활동 ->
아래 목록에서 "Haruki"라는 단어가 들어 있는 줄을 모두 골라 그대로 옮겨 적으세요.

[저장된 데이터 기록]
# # # # # # #

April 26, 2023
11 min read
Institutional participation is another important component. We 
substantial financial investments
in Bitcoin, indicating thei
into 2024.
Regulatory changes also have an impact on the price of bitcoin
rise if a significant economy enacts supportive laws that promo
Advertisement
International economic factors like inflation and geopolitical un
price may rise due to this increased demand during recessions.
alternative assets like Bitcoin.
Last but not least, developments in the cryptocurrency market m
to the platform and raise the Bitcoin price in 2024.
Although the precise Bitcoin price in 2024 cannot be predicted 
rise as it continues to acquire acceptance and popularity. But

# # # # # # #

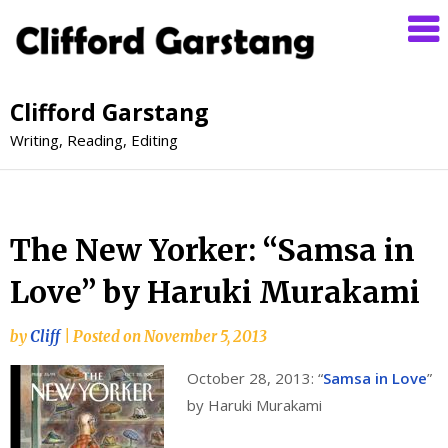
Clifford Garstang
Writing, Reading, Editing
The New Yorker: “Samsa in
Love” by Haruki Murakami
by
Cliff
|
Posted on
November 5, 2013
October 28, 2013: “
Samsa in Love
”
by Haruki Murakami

# # # # # # #

답안 칸 ->
Love” by Haruki Murakami
by Haruki Murakami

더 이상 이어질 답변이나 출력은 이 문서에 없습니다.